Well, there it is in a nutshell, all right; you can't put it much terser than that. It would sure be a pisser for a Democratic president to have to fight for media attention when the papers are full of dispatches from the trial of a previous national leader who was discovered by our government to have done Crimes. And yet if the system works—if it truly works, the way everyone steadfastly insists it does even in news articles musing over whether it really, you know, should—then the next president will not have one damn thing to say about whether Donald Trump faces criminal prosecution for crimes committed before, during, or after office. It is out of that their hands.
"An independent attorney general might determine he or she has no choice," Miller added.
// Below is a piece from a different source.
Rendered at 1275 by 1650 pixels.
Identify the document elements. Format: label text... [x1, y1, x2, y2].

That is the whole point. By all means, prepare the brow-furrowing takes whenever the subject comes up on the campaign trail, but the sole role any future, not batshit insane president will have in making the determination will be in appointing or not appointing an attorney general independent enough and spine-owning enough to crack open the law books, read the text, and determine whether what a bevy of investigators across an array of House and Senate and federal and state and media probes have asserted to be potential crimes are, in fact, crimes. By all means, numerous political hacks will have approximately one billion takes on why those laws ought to be bent or ignored outright, this one time, because they were never intended to be used against famous figures, and hopefully they too will not have one damn bit of influence on the actual process because there is no legal precedent for granting the Wall Street Journal or National Review a new constitutional power of backsies.
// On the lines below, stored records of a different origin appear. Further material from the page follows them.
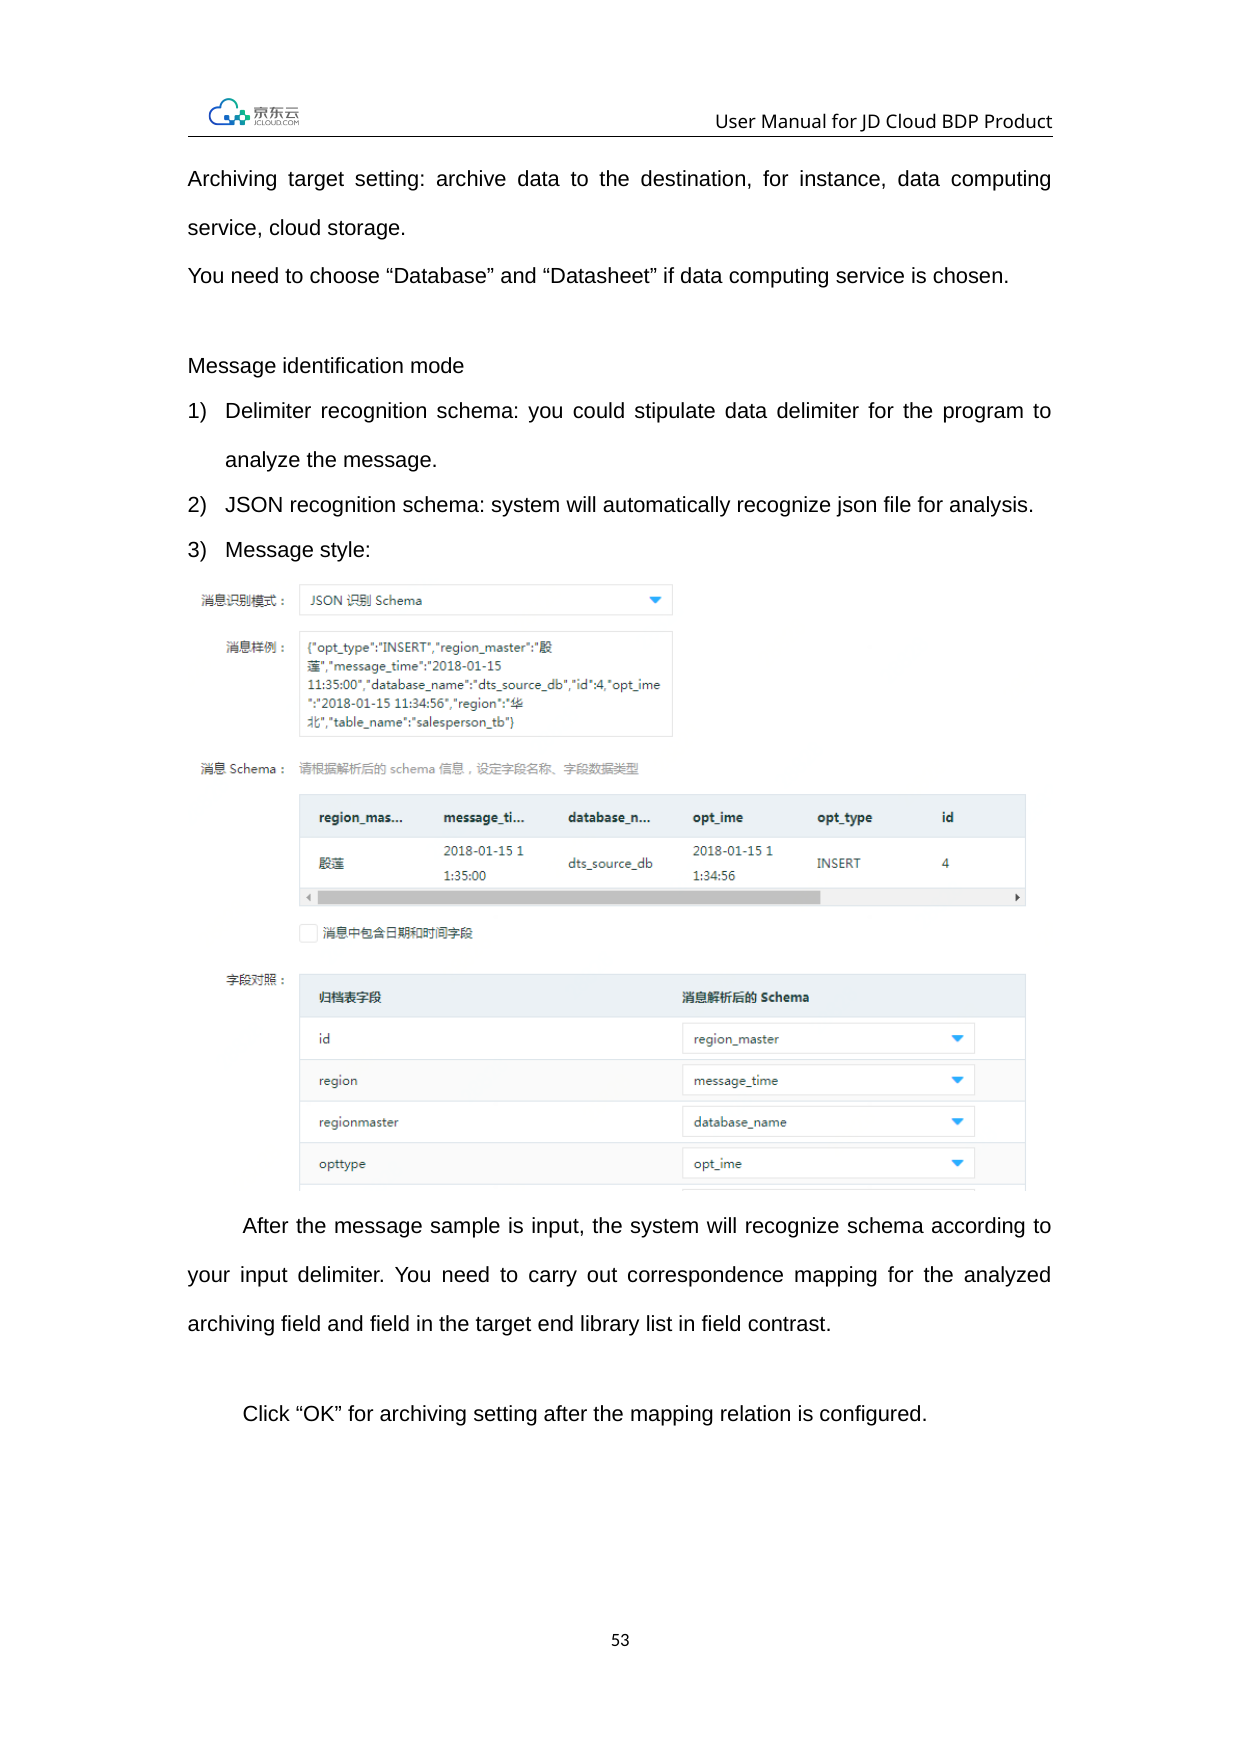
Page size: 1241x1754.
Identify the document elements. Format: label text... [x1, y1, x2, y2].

text Message identification mode [187, 350, 1053, 382]
text Click “OK” for archiving setting after the mapping relation is configured. [187, 1397, 1053, 1430]
picture [187, 578, 1053, 1191]
text Archiving target setting: archive data to the destination, for instance, data computing service, cloud storage. You need to choose “Database” and “Datasheet” if data computing service is chosen. [187, 162, 1053, 292]
list Delimiter recognition schema: you could stipulate data delimiter for the program to analyze the message. [187, 395, 1053, 476]
list JSON recognition schema: system will automatically recognize json file for analysis. [187, 489, 1053, 521]
picture [187, 88, 340, 129]
list Message style: [187, 534, 1053, 566]
text After the message sample is input, the system will recognize schema according to your input delimiter. You need to carry out correspondence mapping for the analyzed archiving field and field in the target end library list in field contrast. [187, 1210, 1053, 1340]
So this is all largely pointless, except in the original context of norms-policing and finger wagging as Trump burns the courthouse down around the rest of us. That, or the nation is completely broken and we are all extremely screwed.
Donald Trump has led a multi-year campaign to have his once-campaign opponent "locked up" for a series of ranting conspiracy theories revolving around words like Benghazi! and Uranium One! and for violations of email protocol that the FBI director loudly sounded off on as very bad and quite disappointing but not a prosecutable crime. Duly noted! Federal investigators have identified Donald Trump as Individual 1 in a criminal campaign finance scheme and as responsible for multiple well-defined and specific attempts to obstruct justice in a federal criminal probe; these charges are independent of other probes that have alleged criminal abuse by Trump and family of their self-run charity organization, tax evasion, and bank fraud. Also noted!
We do still recognize the two things as not the same, yes? We are not yet dimwits, are we? By all means, Nixon would have loved to dodge Watergate by declaring that his detractors had all committed imaginary crimes far worse than any of his real ones and so he is the real victim here, but it didn't work and even his fellow Republicans were not quite that dumb and in the end he had to rely on a compliant Gerald Ford to pop the law's tires and steal its spark plugs while he made off for the coast.
Fine, yes, agreed: Dear "some" Democrats, please refrain from intentional invocations of irony during your observations that the man who made "Lock Her Up" a campaign chant appears to have committed a wide array of state and federal crimes, numerous of which will still be prosecutable the moment he last steps out of the White House and its inherent, or invented, executive protections.
And everyone else, please refrain from concerned takes over whether those prosecutors making those decisions ought to be preemptively restrained lest they upset the news cycle with news simply too exciting, too titillating, for the general public to handle. Please. Let us just ... not do this, for now.